• _WHAT NEEDS TO BE DONE_
Answer these questions from the widget puzzle solution:
1. What does the letter y stand for?
2. What equation does the solution simplify to?
3. Which number does the solution point out is prime?

• _SELECTED EXTRACT_
What is the minimum number of widgets he could have taken to the fair on the first day? And on which night was his factory the most productive?
SOLUTION:
Let x represent the number of widgets taken to the fair on the first day, and let y represent the number of widgets sold each day. Then x-y is the number of widgets taken back to the factory the first night to be doubled. Then 2(x-y) is the number taken to market the second day, and:
2(x-y)-y is the number returned on the second night, to be tripled
3(2(x-y)-y)-y is the number returned on the third night, to be quadrupled
4(3(2(x-y)-y)-y)-y is the number returned on the fourth night, to be quintupled
And so, that at the end of the fair on the fifth day the number of widgets remaining is represented by the following equation, and also is known to be 0:
5(4(3(2(x-y)-y)-y)-y)-y = 0
We can simplify this equation to:
60x = 103y
There are many positive integer values for x and y that will solve this equation. Since 103 is prime, the smallest values (least common multiples) are: x = 103, and y = 60 so:
The factory owner took 103 widgets to the fair on the first day, and he sold 60 widgets each day.

Plain-text document sources:
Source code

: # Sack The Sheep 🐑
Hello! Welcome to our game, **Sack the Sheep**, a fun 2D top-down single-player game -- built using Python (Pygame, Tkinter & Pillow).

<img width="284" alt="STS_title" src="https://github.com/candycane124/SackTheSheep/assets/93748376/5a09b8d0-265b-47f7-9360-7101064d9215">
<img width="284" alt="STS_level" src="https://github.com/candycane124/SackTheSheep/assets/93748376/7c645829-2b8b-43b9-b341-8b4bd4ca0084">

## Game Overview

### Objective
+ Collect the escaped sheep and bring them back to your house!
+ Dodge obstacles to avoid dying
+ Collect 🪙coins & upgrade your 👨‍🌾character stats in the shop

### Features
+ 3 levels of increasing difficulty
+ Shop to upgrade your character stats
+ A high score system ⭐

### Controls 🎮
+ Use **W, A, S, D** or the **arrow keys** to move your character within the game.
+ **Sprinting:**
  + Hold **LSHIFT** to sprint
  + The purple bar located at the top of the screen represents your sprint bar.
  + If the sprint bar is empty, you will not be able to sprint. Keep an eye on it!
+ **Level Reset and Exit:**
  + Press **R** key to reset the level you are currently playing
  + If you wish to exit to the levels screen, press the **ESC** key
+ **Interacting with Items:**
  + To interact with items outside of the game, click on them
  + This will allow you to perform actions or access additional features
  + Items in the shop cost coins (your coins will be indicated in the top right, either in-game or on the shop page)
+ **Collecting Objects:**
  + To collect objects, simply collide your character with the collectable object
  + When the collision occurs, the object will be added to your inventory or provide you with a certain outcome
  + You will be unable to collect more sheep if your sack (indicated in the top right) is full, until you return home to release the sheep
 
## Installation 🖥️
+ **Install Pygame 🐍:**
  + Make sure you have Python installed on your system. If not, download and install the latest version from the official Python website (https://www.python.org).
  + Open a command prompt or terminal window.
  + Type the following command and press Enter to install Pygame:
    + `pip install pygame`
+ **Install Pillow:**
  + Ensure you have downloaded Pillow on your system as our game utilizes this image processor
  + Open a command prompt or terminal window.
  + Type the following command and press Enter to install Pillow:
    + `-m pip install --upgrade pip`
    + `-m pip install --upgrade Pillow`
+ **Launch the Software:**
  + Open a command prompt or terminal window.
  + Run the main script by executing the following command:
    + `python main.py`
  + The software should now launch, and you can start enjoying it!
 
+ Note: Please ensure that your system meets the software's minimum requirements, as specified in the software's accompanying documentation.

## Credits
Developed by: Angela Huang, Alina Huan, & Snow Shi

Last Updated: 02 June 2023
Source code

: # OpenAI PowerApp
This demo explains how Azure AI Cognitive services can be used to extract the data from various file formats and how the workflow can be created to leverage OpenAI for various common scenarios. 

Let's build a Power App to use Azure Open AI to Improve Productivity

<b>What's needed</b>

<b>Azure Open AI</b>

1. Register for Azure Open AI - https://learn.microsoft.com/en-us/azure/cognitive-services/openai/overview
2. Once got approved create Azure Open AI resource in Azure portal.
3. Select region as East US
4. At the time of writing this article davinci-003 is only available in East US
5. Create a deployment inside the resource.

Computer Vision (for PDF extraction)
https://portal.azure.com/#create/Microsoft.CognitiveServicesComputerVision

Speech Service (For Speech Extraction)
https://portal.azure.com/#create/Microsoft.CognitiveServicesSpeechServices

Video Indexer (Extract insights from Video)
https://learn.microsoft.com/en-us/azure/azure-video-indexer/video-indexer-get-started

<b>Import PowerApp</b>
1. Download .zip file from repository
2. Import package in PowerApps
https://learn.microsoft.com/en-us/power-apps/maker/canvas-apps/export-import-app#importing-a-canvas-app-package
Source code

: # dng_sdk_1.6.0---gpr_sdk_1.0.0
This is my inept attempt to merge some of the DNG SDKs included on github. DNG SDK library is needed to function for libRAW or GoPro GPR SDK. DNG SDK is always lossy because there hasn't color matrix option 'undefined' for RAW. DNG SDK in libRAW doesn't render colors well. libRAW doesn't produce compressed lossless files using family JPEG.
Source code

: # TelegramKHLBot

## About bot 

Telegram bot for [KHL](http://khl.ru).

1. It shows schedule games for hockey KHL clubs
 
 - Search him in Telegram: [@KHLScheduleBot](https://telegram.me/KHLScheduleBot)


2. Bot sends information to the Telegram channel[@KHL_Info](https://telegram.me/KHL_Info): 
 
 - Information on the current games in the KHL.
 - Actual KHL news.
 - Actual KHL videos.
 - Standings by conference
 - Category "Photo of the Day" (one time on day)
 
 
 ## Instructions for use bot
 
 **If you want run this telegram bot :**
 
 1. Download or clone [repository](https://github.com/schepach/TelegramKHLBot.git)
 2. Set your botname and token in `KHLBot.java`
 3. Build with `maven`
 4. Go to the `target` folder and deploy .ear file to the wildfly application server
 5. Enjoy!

• _SOLUTION FOR THIS PROBLEM_
1. The number of widgets sold each day.
2. 60x = 103y
3. 103